Biventricular pacing may improve heart failure symptoms and induce reverse cardiac remodelling in a subset of patients with end-stage hypertrophic cardiomyopathy and left bundle branch block.
Abstract Background Biventricular (BiV) pacing is an established therapy for heart failure in ischaemic and dilated cardiomyopathy. Its effects in end-stage hypertrophic cardiomyopathy (HCM) are unknown. Aims To assess the potential benefits of BiV pacing in patients with symptomatic end-stage HCM. Methods Twenty patients with non-obstructive HCM (12 male, mean age 57±13 years), left bundle branch block and symptoms of heart failure refractory to medical therapy underwent implantation of a BiV device. NYHA class, echocardiographic parameters and exercise capacity were assessed before and after implantation. Results At a mean follow-up of 13±6 months, an improvement of at least one NYHA class was reported in 8 (40%) patients. A clinical response was associated with an increase in ejection fraction (from 41±14% to 50±12%, p=0.009), and reductions in left ventricular end-diastolic diameter (from 57±6 mm to 52±7 mm, p=0.031) and left atrial diameter (from 65±8 mm to 57±6 mm, p=0.005). Percentage predicted peak oxygen consumption was unchanged in responders but significantly declined in non-responders (p=0.029). Conclusions BiV pacing improved heart failure symptoms in a significant proportion of patients with end-stage HCM. Symptomatic improvement was associated with reverse remodelling of the left atrium and ventricle.
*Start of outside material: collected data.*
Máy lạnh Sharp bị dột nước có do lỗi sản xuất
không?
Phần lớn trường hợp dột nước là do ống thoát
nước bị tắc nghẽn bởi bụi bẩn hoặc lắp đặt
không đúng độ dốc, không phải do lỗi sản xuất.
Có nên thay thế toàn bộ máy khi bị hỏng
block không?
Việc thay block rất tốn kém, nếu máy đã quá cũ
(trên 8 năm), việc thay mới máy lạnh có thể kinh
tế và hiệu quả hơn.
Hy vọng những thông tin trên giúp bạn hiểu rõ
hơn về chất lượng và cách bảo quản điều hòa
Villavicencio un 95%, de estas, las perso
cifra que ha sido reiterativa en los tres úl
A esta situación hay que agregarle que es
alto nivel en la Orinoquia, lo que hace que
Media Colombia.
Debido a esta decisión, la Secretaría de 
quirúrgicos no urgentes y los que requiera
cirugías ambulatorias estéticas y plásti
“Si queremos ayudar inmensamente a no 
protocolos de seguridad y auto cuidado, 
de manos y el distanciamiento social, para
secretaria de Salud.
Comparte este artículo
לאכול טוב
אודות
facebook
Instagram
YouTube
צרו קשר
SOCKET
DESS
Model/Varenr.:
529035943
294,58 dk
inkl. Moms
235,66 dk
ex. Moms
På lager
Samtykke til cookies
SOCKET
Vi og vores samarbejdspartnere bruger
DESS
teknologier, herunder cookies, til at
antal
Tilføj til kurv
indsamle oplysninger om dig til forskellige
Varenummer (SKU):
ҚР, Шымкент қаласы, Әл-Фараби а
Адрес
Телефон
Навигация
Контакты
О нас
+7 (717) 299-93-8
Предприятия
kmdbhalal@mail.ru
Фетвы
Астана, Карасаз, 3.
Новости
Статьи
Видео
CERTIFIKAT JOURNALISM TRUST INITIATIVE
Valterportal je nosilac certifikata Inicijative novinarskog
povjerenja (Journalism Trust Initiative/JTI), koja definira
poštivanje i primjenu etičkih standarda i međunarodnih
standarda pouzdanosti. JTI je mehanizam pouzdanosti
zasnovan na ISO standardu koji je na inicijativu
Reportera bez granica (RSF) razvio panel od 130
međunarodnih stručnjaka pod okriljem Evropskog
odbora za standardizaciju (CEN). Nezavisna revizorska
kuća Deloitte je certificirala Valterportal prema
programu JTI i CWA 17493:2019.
Rogers et al. (Fri,) conducted a cohort in End-stage hypertrophic cardiomyopathy (n=20). Biventricular pacing was evaluated on Improvement of at least one NYHA class. Biventricular pacing improved heart failure symptoms by at least one NYHA class in 40% of patients with end-stage hypertrophic cardiomyopathy, and increased ejection fraction (p=0.009).